Allah'ın hoşlanmadığı bir başka şey de lüzumsuz yere çok sual sormaktır. Aslında faydalı soru ilme katkı sağlar; Kur'ân-ı Kerîm insanları buna teşvik eder. "Sana sahâbîler ne infâk edelim diye sorarlar?" [Bakara sûresi (2), 215] ve "Bilmediğiniz şeyleri ehl-i ilimden sorunuz" [Nahl sûresi (16), 43] âyetleri buna delâlet eder. Fakat faydasız sualler hem kendisine soru sorulanı rahatsız eder hem de insanları gereksiz ve lüzumsuz şeylerle uğraşmaya sevk eder. Bu sebeple Kur'ân-ı Kerîm, Resûl-i Ekrem Efendimiz'e gereksiz ve lüzumsuz sorular sorulmasını yasaklamıştır: "Ey iman edenler! Size açıklandığı takdirde hoşunuza gitmeyecek şeyleri sormayınız" [Mâide sûresi (5), 101].
Peygamber Efendimiz de "Benim size bıraktığım hususlarda, siz de beni kendi halime bırakınız" (Buhârî, İ'tisâm 2; Müslim, Fezâil 130) buyurarak, daha önceki ümmetlerin helâk oluş sebeplerinden birinin de peygamberlerine çok soru sormaları olduğunu belirtmiştir. Kitabımızın 158 ve 342 numaralı hadislerinde bu konuyu yeterince açıklamıştık.

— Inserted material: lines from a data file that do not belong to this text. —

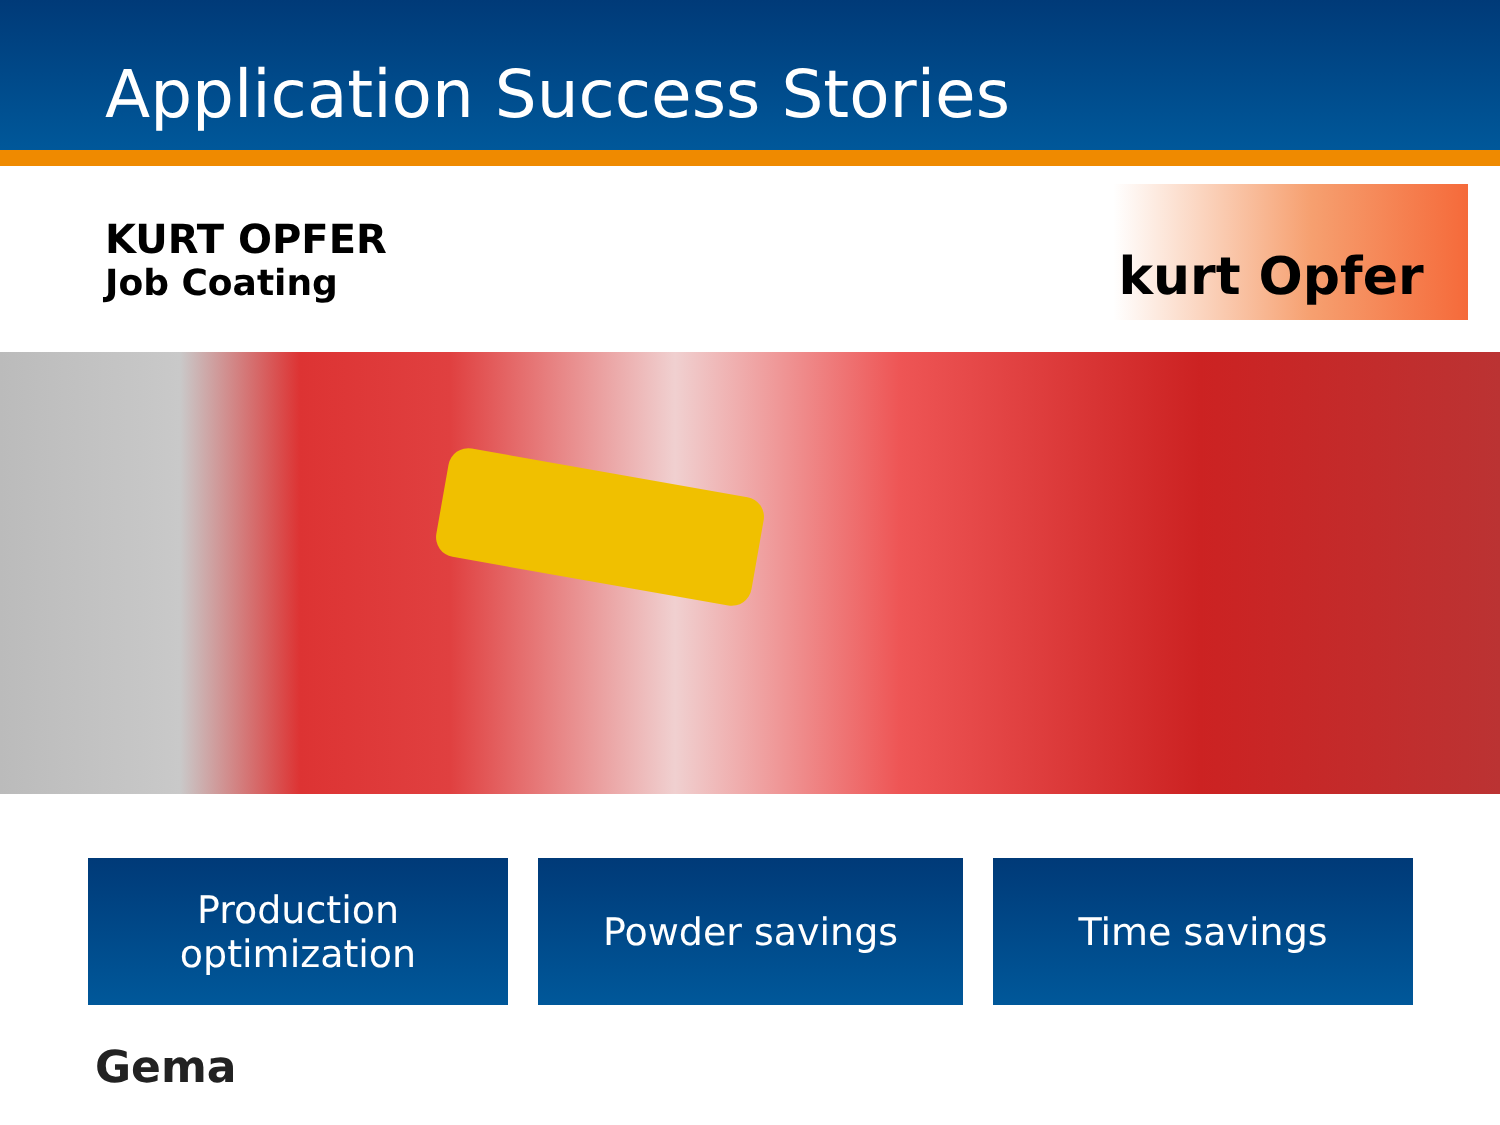Application Success Stories
KURT OPFER
Job Coating
kurt Opfer
Production
optimization
Powder savings Time savings
Gema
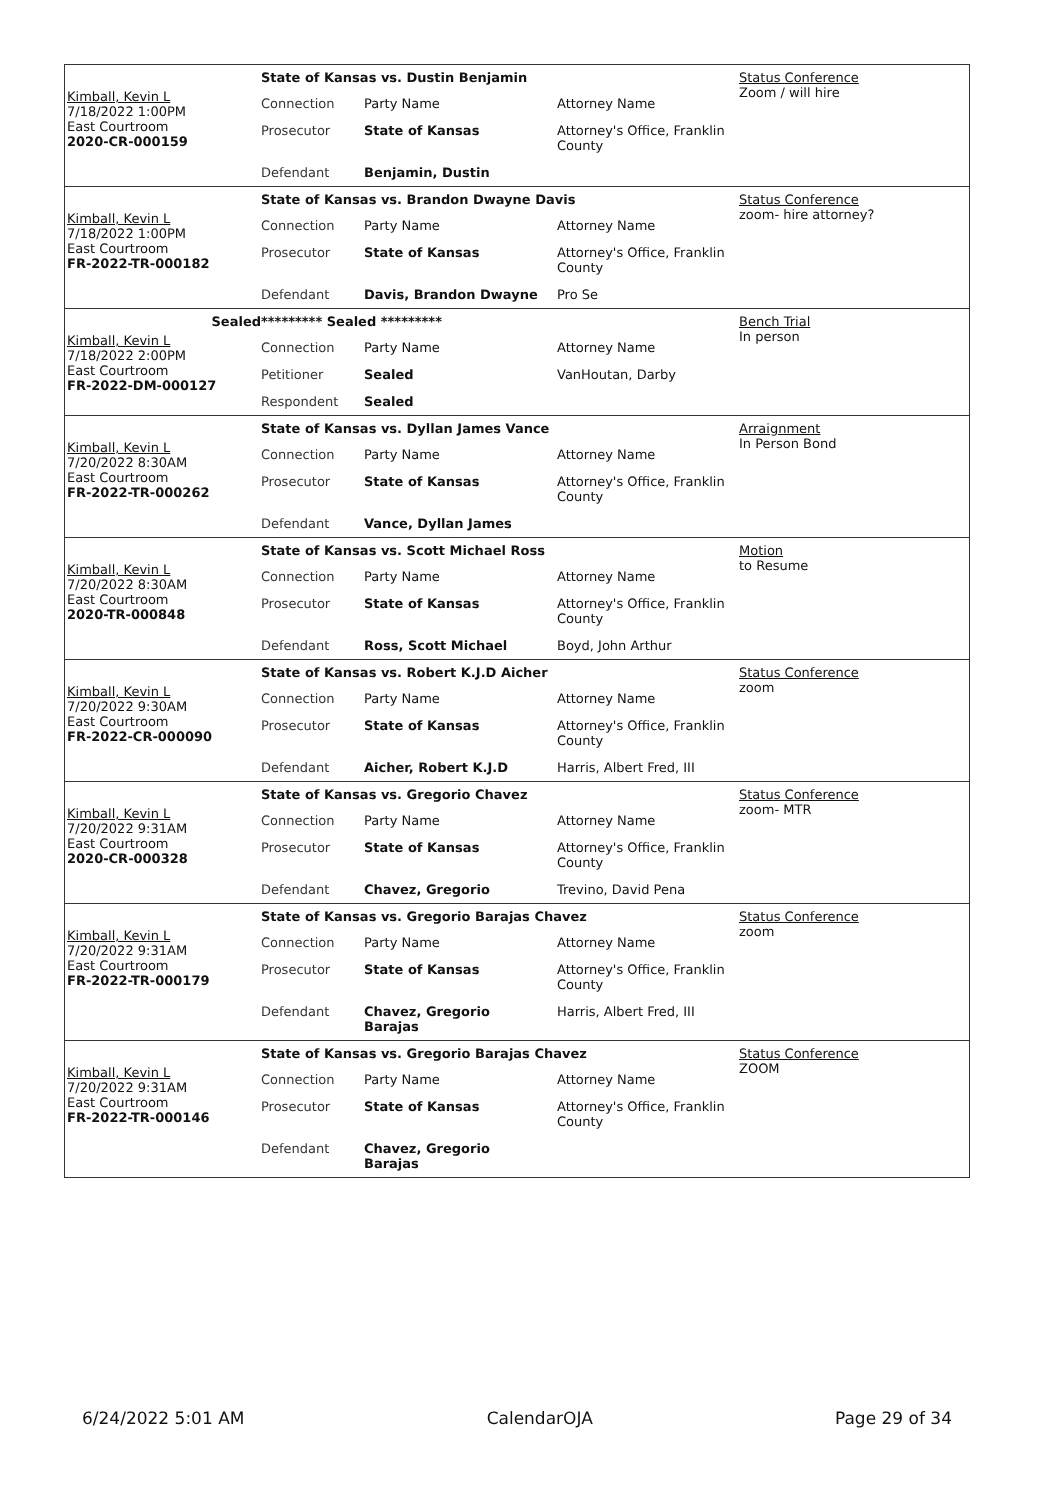Kimball, Kevin L
7/18/2022 1:00PM
East Courtroom
2020-CR-000159
| State of Kansas vs. Dustin Benjamin | | |
| Connection | Party Name | Attorney Name |
| Prosecutor | State of Kansas | Attorney's Office, Franklin County |
| Defendant | Benjamin, Dustin | |
Status Conference
Zoom / will hire
Kimball, Kevin L
7/18/2022 1:00PM
East Courtroom
FR-2022-TR-000182
| State of Kansas vs. Brandon Dwayne Davis | | |
| Connection | Party Name | Attorney Name |
| Prosecutor | State of Kansas | Attorney's Office, Franklin County |
| Defendant | Davis, Brandon Dwayne | Pro Se |
Status Conference
zoom- hire attorney?
Sealed
Kimball, Kevin L
7/18/2022 2:00PM
East Courtroom
FR-2022-DM-000127
| ********* Sealed ********* | | |
| Connection | Party Name | Attorney Name |
| Petitioner | Sealed | VanHoutan, Darby |
| Respondent | Sealed | |
Bench Trial
In person
Kimball, Kevin L
7/20/2022 8:30AM
East Courtroom
FR-2022-TR-000262
| State of Kansas vs. Dyllan James Vance | | |
| Connection | Party Name | Attorney Name |
| Prosecutor | State of Kansas | Attorney's Office, Franklin County |
| Defendant | Vance, Dyllan James | |
Arraignment
In Person Bond
Kimball, Kevin L
7/20/2022 8:30AM
East Courtroom
2020-TR-000848
| State of Kansas vs. Scott Michael Ross | | |
| Connection | Party Name | Attorney Name |
| Prosecutor | State of Kansas | Attorney's Office, Franklin County |
| Defendant | Ross, Scott Michael | Boyd, John Arthur |
Motion
to Resume
Kimball, Kevin L
7/20/2022 9:30AM
East Courtroom
FR-2022-CR-000090
| State of Kansas vs. Robert K.J.D Aicher | | |
| Connection | Party Name | Attorney Name |
| Prosecutor | State of Kansas | Attorney's Office, Franklin County |
| Defendant | Aicher, Robert K.J.D | Harris, Albert Fred, III |
Status Conference
zoom
Kimball, Kevin L
7/20/2022 9:31AM
East Courtroom
2020-CR-000328
| State of Kansas vs. Gregorio Chavez | | |
| Connection | Party Name | Attorney Name |
| Prosecutor | State of Kansas | Attorney's Office, Franklin County |
| Defendant | Chavez, Gregorio | Trevino, David Pena |
Status Conference
zoom- MTR
Kimball, Kevin L
7/20/2022 9:31AM
East Courtroom
FR-2022-TR-000179
| State of Kansas vs. Gregorio Barajas Chavez | | |
| Connection | Party Name | Attorney Name |
| Prosecutor | State of Kansas | Attorney's Office, Franklin County |
| Defendant | Chavez, Gregorio Barajas | Harris, Albert Fred, III |
Status Conference
zoom
Kimball, Kevin L
7/20/2022 9:31AM
East Courtroom
FR-2022-TR-000146
| State of Kansas vs. Gregorio Barajas Chavez | | |
| Connection | Party Name | Attorney Name |
| Prosecutor | State of Kansas | Attorney's Office, Franklin County |
| Defendant | Chavez, Gregorio Barajas | |
Status Conference
ZOOM
6/24/2022 5:01 AM CalendarOJA Page 29 of 34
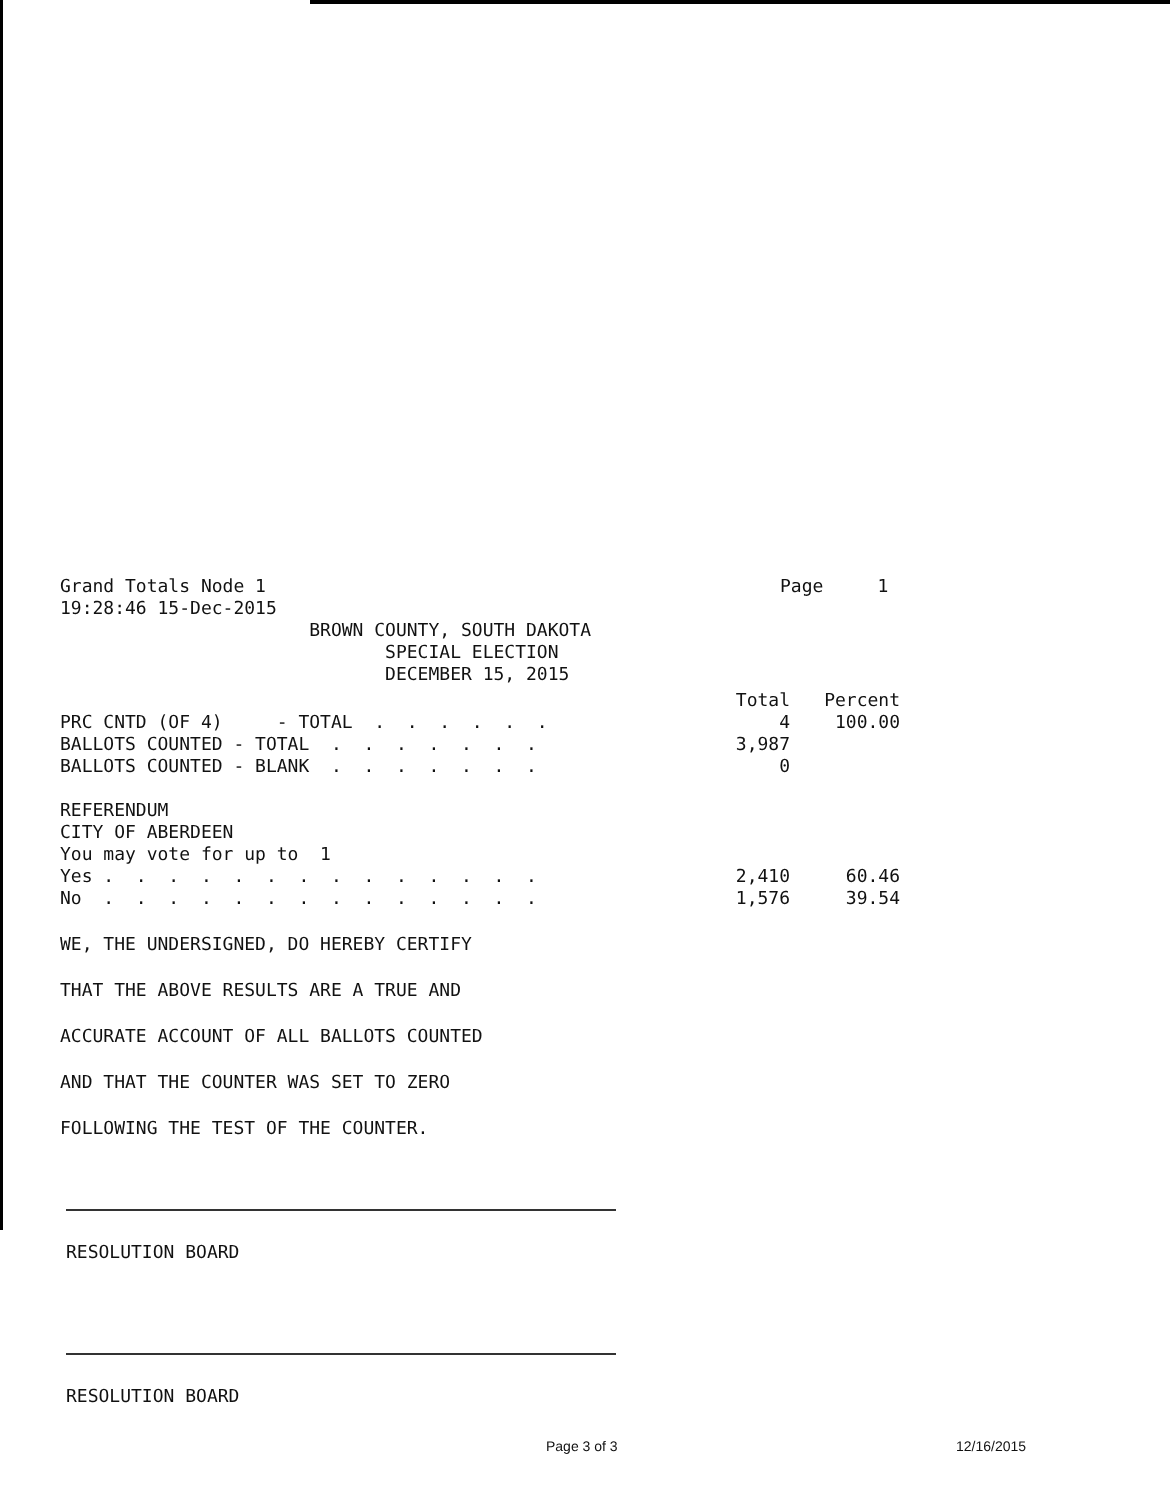Grand Totals Node 1
19:28:46 15-Dec-2015
Page     1
                       BROWN COUNTY, SOUTH DAKOTA
                              SPECIAL ELECTION
                              DECEMBER 15, 2015
| | Total | Percent |
| --- | --- | --- |
| PRC CNTD (OF 4) - TOTAL . . . . . . | 4 | 100.00 |
| BALLOTS COUNTED - TOTAL . . . . . . . | 3,987 | |
| BALLOTS COUNTED - BLANK . . . . . . . | 0 | |
| REFERENDUM | | |
| CITY OF ABERDEEN | | |
| You may vote for up to 1 | | |
| Yes . . . . . . . . . . . . . . | 2,410 | 60.46 |
| No . . . . . . . . . . . . . . | 1,576 | 39.54 |
WE, THE UNDERSIGNED, DO HEREBY CERTIFY
THAT THE ABOVE RESULTS ARE A TRUE AND
ACCURATE ACCOUNT OF ALL BALLOTS COUNTED
AND THAT THE COUNTER WAS SET TO ZERO
FOLLOWING THE TEST OF THE COUNTER.
RESOLUTION BOARD
RESOLUTION BOARD
Page 3 of 3 12/16/2015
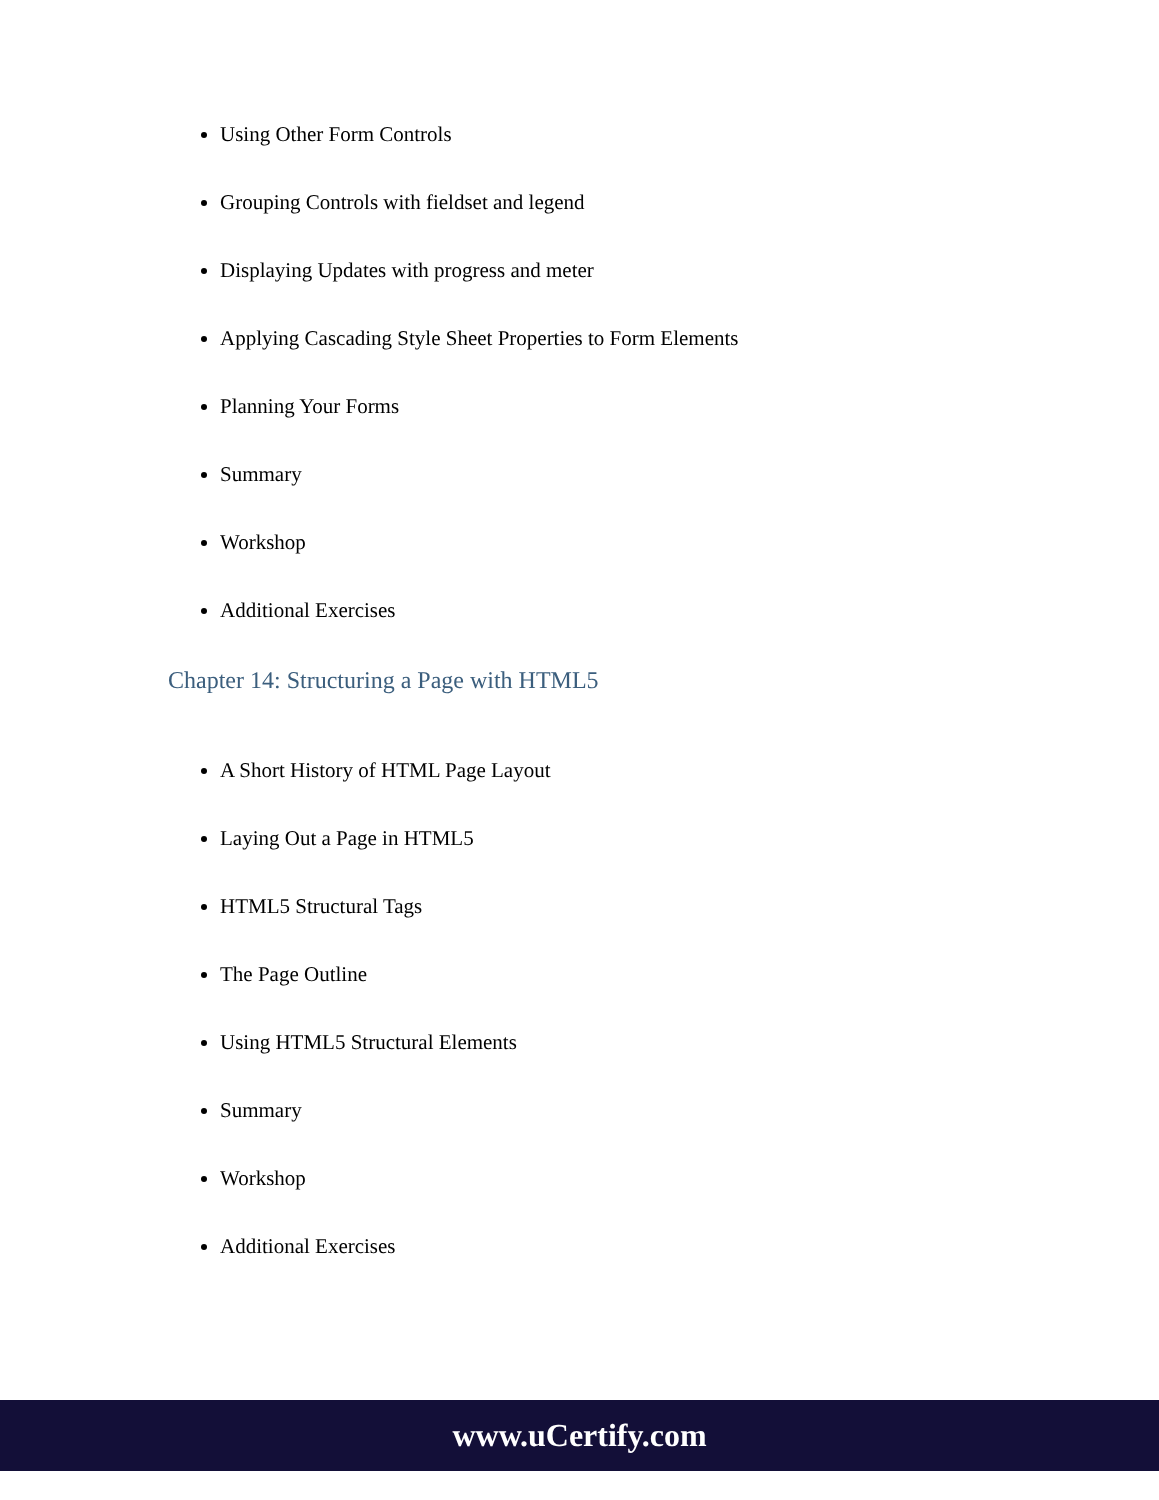Using Other Form Controls
Grouping Controls with fieldset and legend
Displaying Updates with progress and meter
Applying Cascading Style Sheet Properties to Form Elements
Planning Your Forms
Summary
Workshop
Additional Exercises
Chapter 14: Structuring a Page with HTML5
A Short History of HTML Page Layout
Laying Out a Page in HTML5
HTML5 Structural Tags
The Page Outline
Using HTML5 Structural Elements
Summary
Workshop
Additional Exercises
www.uCertify.com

Peygamber Efendimiz'in bildirdiğine göre, Allah'ın razı ve hoşnut olmayacağı üçüncü husus malı telef etmektir. İmam Nevevî'nin hadisi burada zikretmesinin asıl sebebi de budur. Malı telef etmek, bir bakıma onu israf etmek olup, Allah'ın hoşlanmayacağı şekilde ve hoşlanmadığı yerde, dinin meşru kabul etmediği tarzda kullanmaktır. İslâm'ın kabul ettiği temel prensip, mal ve para, helâl yollardan kazanılıp yine helâl yerlere harcanmalıdır. Malın ve paranın önemi, kişinin beşerî ihtiyaçlarını temin etmesinin aracı olması, başkalarına muhtaç olup insanlara el açmasını önlemesinden kaynaklanır.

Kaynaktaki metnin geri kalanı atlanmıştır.